Raúl Zibechi
ALAI AMLATINA, 23/05/2014.- Todo apunta hacia el empate en la
primera vuelta entre el presidente Juan Manuel Santos y el
ultraderechista Óscar Iván Zuluaga, quien representa al ex
presidente Álvaro Uribe. Un escenario de retorno al pasado, y a la
guerra, por el que una parte de la sociedad colombiana se siente
seducida.
La impresionante remontada del candidato afín al expresidente Álvaro
Uribe, Óscar Iván Zuluaga, le permite colocarse a la par del
presidente Juan Manuel Santos que busca la reelección en ancas del
proceso de paz que negocia con las Fuerzas Armadas Revolucionarias
de Colombia (FARC).
En las elecciones presidenciales del domingo 25 de mayo está en
juego la continuidad de las negociaciones en La Habana, el proceso
de paz que más ha avanzado en la historia de Colombia. Pero también
está en juego la carrera de política de Uribe, quien acusa a su ex
ministro de Defensa, Santos, de hacer demasiadas concesiones a la
guerrilla. Lo cierto es que el presidente y el candidato uribista
reclutan en torno al 30 por ciento de las adhesiones, según todas
las encuestas, mientras los otros tres candidatos (la conservadora
Marta Lucía Ramírez, Enrique Peñalosa de la Alianza Verde y la
progresista Clara López) rondan el diez por ciento cada uno.
Es posible que el equilibrio se rompa a último momento, ya que
Zuluaga –que se presenta por el Centro Democrático- fue filmado
junto a un hacker al que la Fiscalía había acusado de realizar
interceptaciones ilegales a los miembros de la mesa de negociaciones
de La Habana. Pese a la evidencia, que confirma que el candidato de
Uribe boicotea las negociaciones, la mayoría del electorado se
mostró reacia a modificar su voto, aunque la imagen de Zuluaga sale
dañada del escándalo.
—————
_Instrucciones:_
(1) En el artículo sobre las elecciones en Colombia, ¿por qué partido se presenta Óscar Iván Zuluaga?
(2) Retoma el artículo sobre las elecciones en Colombia desde su última oración y continúalo.

_Extracto de datos:_
—————
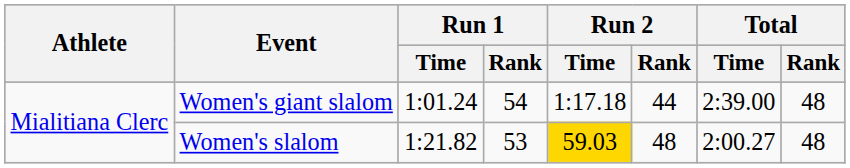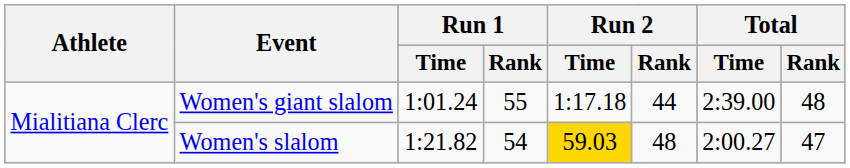Women's giant slalom | Run 1 / Rank: 54 -> 55
Women's slalom | Run 1 / Rank: 53 -> 54
Women's slalom | Total / Rank: 48 -> 47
—————
_Respuestas por tarea:_
(1) Por el Centro Democrático.

(2)
Las negociaciones
Una semana antes de las elecciones, el viernes 16, el gobierno y las
FARC cerraron su tercer acuerdo en La Habana, esta vez sobre la
política antidroga. Se trata del tercer acuerdo al que arribaron los
negociadores en dos años de intensas gestiones que por momentos
parecieron al borde del fracaso. Anteriormente habían acordado la
política agraria y la participación política de la guerrilla una vez
finalizado el conflicto.
Aunque varios candidatos calificaron el acuerdo como oportunista por
concretarse días antes de las elecciones, la periodista Juanita León
estima que si lo firmado se cumple, “podría darle un vuelco total a
la política antidrogas que tanto daño le ha hecho a Colombia” (La
Silla Vacía, 18 de mayo de 2014). El acuerdo toma distancia de la
política militarista en el combate a las drogas articulada por el
Plan Colombia, y se inclina hacia “la erradicación a partir de un
proceso de planeación participativa con las comunidades
involucradas, lo que permitiría una mayor integración social de los
cocaleros”.
Según el acuerdo se seguirán tres pasos para poner fin a los
cultivos: la erradicación voluntaria, luego la erradicación manual
forzosa y, como última instancia, la fumigación aérea que es el
punto más rechazado por la guerrilla, que al día siguiente de
difundido el acuerdo libró un comunicado en el que propone posponer
el tema hasta una eventual asamblea constituyente.
En adelante el combate a las drogas estará enfocado desde la óptica
de la salud pública, lo que implica un cambio radical ya que echa
por tierra la filosofía que llevó a la militarización del país. Las
FARC se comprometen a dar información para desmantelar las minas
antipersonas que han sembrado alrededor de los campos de cultivos de
coca. Por primera vez, la guerrilla reconoce que se financiaba a
través del tráfico.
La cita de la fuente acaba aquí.